* 抜粋:
=-=-=
NPO法人フリースペースたまりばの西野さんに 何度か、お会いしたことがある。 穏やかな、すきとおった瞳ですうっと心の中に入ってくる人。 これだけですごい。 気が付いたら魂の根っこあたりで握手しちゃってる。

大きな樹の洞にぽっこり入れてもらって、
こぽこぽと、大地から水を吸い上げる音に耳を澄ましているような
ゆったりとした時間がながれる。
大きく、ただそこに「在る」ことで、子どもたちに居場所をつくっていく人。

その瞳の奥の想いを、少し、分けてもらえるような一冊。

子どものそばにいて、何ができるんだろうか。
正解はないからこそ、親はもちろん、周りの大人は悩むんだけれど
その悩み方の方向はどっち?
=-=-=
* 確認するデータ:
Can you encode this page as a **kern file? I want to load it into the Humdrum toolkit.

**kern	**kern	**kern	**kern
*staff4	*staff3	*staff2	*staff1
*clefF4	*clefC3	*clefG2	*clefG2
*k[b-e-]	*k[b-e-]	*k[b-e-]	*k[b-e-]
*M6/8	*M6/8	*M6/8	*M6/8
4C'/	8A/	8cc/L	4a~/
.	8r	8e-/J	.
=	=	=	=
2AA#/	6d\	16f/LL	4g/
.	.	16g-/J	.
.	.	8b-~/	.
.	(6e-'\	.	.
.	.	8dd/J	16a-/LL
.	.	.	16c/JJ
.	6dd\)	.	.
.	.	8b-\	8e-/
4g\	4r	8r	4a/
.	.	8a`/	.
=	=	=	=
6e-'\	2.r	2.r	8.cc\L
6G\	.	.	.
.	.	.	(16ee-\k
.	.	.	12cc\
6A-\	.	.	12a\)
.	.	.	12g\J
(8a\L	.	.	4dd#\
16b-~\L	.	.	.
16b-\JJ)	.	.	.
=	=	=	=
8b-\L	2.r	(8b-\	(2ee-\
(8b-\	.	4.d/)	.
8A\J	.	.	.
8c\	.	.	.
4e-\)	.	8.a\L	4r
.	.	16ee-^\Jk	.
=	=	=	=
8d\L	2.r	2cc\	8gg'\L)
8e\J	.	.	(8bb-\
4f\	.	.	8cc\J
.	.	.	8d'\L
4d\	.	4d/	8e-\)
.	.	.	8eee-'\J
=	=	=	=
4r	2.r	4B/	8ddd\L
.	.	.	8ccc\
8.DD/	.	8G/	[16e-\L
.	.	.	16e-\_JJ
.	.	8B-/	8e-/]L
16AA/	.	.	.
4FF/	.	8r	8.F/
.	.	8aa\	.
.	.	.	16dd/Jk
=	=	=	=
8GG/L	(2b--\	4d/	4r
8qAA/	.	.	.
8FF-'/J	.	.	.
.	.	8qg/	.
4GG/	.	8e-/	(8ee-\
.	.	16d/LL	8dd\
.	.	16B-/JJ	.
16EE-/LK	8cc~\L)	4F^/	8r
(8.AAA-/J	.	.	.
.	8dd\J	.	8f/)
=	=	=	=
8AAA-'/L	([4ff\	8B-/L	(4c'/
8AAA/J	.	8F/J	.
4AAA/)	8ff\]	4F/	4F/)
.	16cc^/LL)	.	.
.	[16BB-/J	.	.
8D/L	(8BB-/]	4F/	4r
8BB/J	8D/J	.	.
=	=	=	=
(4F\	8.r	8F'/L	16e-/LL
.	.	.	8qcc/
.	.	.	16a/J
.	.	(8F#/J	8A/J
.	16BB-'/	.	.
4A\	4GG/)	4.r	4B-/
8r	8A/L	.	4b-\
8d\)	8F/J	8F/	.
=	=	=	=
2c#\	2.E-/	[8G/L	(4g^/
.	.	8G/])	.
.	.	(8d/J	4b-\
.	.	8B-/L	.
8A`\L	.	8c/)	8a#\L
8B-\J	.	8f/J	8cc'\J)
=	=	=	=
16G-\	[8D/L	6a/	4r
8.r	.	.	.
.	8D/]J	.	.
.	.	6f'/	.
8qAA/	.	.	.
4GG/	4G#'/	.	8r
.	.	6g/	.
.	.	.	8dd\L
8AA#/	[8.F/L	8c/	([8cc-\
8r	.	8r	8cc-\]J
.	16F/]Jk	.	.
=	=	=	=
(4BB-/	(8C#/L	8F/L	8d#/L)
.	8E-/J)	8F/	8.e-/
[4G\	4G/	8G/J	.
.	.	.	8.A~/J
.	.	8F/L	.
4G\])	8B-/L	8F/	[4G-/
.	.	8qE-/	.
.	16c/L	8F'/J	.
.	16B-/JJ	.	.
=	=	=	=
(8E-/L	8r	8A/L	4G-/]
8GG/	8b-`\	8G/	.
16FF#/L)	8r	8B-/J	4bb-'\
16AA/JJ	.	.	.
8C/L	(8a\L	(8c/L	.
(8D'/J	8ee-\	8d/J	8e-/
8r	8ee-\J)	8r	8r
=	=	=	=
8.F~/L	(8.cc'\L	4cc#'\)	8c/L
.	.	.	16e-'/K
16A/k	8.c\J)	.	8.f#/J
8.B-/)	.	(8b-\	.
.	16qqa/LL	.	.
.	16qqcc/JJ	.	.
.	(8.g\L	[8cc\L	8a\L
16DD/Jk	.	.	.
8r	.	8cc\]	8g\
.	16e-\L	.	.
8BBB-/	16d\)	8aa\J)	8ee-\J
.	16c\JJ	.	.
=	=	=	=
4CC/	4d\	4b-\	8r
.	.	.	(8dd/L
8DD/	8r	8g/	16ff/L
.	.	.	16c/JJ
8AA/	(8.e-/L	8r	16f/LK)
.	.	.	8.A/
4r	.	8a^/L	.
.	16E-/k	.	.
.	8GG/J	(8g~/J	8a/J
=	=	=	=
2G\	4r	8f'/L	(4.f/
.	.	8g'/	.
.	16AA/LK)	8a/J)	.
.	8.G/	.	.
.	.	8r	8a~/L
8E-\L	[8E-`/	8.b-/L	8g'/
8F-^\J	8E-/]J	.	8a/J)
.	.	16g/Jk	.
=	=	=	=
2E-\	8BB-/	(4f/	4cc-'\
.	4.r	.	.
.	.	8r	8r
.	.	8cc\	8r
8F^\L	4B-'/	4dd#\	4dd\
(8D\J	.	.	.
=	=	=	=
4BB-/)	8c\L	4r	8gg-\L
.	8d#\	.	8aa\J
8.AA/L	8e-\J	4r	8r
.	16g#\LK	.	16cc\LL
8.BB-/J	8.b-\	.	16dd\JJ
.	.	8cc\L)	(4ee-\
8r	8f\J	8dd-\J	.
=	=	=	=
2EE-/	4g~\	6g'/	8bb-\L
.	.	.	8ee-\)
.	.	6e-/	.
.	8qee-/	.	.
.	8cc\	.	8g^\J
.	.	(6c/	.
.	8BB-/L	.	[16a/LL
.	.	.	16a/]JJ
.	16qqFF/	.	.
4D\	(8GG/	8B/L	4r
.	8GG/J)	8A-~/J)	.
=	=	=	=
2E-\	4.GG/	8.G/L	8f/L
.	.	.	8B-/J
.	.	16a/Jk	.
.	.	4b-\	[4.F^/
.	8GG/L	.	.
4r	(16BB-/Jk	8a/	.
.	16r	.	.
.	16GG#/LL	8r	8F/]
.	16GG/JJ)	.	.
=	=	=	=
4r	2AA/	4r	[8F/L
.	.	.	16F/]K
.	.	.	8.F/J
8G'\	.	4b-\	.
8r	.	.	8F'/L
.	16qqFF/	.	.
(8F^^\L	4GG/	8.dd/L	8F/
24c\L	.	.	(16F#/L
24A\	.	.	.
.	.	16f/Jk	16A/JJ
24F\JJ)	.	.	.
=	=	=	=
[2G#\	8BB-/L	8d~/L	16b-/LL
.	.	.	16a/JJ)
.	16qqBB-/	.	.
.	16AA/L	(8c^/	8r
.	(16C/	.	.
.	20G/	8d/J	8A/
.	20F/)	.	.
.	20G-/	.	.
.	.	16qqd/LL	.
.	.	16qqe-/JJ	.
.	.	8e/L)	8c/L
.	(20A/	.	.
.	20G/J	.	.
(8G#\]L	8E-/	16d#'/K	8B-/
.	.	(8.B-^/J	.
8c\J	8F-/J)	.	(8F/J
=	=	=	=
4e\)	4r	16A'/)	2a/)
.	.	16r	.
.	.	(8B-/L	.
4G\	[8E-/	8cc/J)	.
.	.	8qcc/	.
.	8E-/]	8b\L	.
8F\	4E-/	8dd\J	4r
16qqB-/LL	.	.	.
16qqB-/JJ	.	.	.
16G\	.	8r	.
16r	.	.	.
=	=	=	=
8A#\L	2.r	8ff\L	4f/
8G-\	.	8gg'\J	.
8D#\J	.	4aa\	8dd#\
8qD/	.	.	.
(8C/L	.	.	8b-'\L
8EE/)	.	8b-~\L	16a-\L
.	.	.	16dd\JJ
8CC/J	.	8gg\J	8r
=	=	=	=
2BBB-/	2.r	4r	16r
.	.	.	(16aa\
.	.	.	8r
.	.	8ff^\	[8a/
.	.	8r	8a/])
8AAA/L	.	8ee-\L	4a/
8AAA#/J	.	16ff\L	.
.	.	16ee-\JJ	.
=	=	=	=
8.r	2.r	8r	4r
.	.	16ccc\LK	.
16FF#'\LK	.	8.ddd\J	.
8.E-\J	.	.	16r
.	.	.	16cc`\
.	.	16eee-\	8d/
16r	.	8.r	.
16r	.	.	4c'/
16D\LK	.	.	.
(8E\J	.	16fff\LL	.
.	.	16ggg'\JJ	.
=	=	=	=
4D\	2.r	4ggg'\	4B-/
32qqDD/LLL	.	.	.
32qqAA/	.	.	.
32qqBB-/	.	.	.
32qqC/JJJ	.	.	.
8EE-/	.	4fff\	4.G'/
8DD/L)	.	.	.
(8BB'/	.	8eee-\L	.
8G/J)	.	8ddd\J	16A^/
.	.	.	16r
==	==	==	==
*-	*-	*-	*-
=-=-=
* 課題内容: 抜粋によると、親や周りの大人が悩むのはなぜですか。一文から三文で説明してください。 データはこの課題には関わりません。

* 解答: 子どものそばにいて何ができるかという問いには正解がないからです。正解がないからこそ、親はもちろん周りの大人も悩むのだと抜粋は述べています。